Antes, porém, é preciso dar fim ao conflito na Líbia, por todos os meios diplomáticos, comerciais e financeiros, menos uma intervenção armada que ressuscitaria o espectro da colonização, tão odiada no mundo árabe. Uma rápida solução do conflito na Líbia, além de salvar a estrutura produtiva de uma destruição fatal, estancará também a fuga de centenas de milhares de trabalhadores estrangeiros em direção ao Egito e a Tunísia. A produção de petróleo, principal receita da economia do país, já diminuiu e um terço da população líbia está desempregada, o que aumenta seu ressentimento contra as companhias estrangeiras, particularmente as petrolíferas, que auferiram polpudos lucros enquanto apoiaram o regime ditatorial. Em alguns lugares, trabalhadores entraram em greve e ameaçam destruir os poços de petróleo.
O ponto crucial para o desfecho da crise e o fim da matança de milhares de rebeldes e de civis é o comportamento das milícias de mercenários recrutadas por Qadaffi nos países africanos vizinhos e das quais é improvável esperar atos de solidariedade para com a população.

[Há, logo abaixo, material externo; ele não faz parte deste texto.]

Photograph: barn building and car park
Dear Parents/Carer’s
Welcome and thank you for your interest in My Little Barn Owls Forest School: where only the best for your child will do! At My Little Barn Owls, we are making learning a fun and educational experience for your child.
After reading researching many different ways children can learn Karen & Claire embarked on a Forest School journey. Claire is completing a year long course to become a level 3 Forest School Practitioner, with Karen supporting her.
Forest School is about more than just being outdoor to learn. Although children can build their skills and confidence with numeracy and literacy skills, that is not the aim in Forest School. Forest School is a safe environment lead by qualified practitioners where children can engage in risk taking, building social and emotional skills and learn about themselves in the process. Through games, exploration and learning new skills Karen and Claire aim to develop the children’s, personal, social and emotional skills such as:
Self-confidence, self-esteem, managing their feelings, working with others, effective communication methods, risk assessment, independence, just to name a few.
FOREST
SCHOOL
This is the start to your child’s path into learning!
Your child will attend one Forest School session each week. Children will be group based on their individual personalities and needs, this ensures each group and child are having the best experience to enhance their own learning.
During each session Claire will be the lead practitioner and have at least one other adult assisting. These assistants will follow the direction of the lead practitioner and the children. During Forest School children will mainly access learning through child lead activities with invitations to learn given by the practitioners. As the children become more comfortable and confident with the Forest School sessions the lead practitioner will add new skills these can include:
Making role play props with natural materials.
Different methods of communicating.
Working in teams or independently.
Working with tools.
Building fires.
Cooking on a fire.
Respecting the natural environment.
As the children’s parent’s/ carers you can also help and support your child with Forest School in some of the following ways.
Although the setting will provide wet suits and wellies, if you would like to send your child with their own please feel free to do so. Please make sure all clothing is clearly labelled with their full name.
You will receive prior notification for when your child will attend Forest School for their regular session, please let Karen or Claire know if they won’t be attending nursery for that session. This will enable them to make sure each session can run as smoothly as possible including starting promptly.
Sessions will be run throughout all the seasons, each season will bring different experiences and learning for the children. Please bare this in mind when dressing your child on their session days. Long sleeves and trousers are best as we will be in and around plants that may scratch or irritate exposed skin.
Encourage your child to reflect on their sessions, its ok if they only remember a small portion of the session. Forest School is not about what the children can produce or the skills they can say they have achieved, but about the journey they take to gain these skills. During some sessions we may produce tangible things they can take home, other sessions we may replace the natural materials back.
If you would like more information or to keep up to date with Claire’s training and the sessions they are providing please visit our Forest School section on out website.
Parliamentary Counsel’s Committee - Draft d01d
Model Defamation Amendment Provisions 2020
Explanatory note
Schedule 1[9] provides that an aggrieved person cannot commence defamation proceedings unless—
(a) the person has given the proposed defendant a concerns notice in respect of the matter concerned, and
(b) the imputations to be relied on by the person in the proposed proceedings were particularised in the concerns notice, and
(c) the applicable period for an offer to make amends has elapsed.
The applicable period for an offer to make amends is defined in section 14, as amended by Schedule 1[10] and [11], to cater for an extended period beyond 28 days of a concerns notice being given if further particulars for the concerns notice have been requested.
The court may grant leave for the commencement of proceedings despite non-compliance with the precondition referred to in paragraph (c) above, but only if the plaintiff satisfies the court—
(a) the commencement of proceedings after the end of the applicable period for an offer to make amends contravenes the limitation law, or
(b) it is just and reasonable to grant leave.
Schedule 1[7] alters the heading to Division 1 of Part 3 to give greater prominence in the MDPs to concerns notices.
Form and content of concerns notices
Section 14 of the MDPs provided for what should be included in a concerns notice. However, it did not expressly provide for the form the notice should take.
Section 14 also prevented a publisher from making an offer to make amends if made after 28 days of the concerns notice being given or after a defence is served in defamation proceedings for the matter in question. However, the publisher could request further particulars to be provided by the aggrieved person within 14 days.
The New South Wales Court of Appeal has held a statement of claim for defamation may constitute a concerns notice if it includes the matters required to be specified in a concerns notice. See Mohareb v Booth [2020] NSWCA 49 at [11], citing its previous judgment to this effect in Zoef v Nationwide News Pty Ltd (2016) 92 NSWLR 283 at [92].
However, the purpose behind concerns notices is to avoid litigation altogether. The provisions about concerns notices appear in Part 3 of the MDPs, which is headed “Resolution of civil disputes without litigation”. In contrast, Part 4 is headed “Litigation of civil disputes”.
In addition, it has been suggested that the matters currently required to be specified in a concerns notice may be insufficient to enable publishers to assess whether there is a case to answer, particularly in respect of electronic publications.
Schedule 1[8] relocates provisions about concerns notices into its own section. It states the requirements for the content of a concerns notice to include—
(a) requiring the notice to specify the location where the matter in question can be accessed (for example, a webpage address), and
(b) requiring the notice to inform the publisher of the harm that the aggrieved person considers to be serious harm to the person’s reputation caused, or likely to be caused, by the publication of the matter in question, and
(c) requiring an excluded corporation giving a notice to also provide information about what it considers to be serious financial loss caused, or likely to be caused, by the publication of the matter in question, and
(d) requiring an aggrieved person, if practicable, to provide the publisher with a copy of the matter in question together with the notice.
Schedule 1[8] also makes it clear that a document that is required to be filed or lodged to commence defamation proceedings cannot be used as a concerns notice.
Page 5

Por outro lado, as forças armadas regulares, desprestigiadas e mal armadas pelo ditador, que sempre receou um golpe do tipo por ele perpetrado contra o rei Idris, parecem inclinar-se a favor dos rebeldes e, assim, reforçar a frente unida contra o ditador. Parece desnecessário frisar que a vitória da população encorajará os movimentos de protestos e clamor por reformas nos outros países árabes.
Henrique Rattner, membro dos Amigos Brasileiros do PAZ AGORA, é Professor da FEA (USP), IPT, membro da Associação Brasileira para o Desenvolvimento de Lideranças (ABDL) e colunista da Revista Espaço Acadêmico, onde este artigo foi publicado originalmente.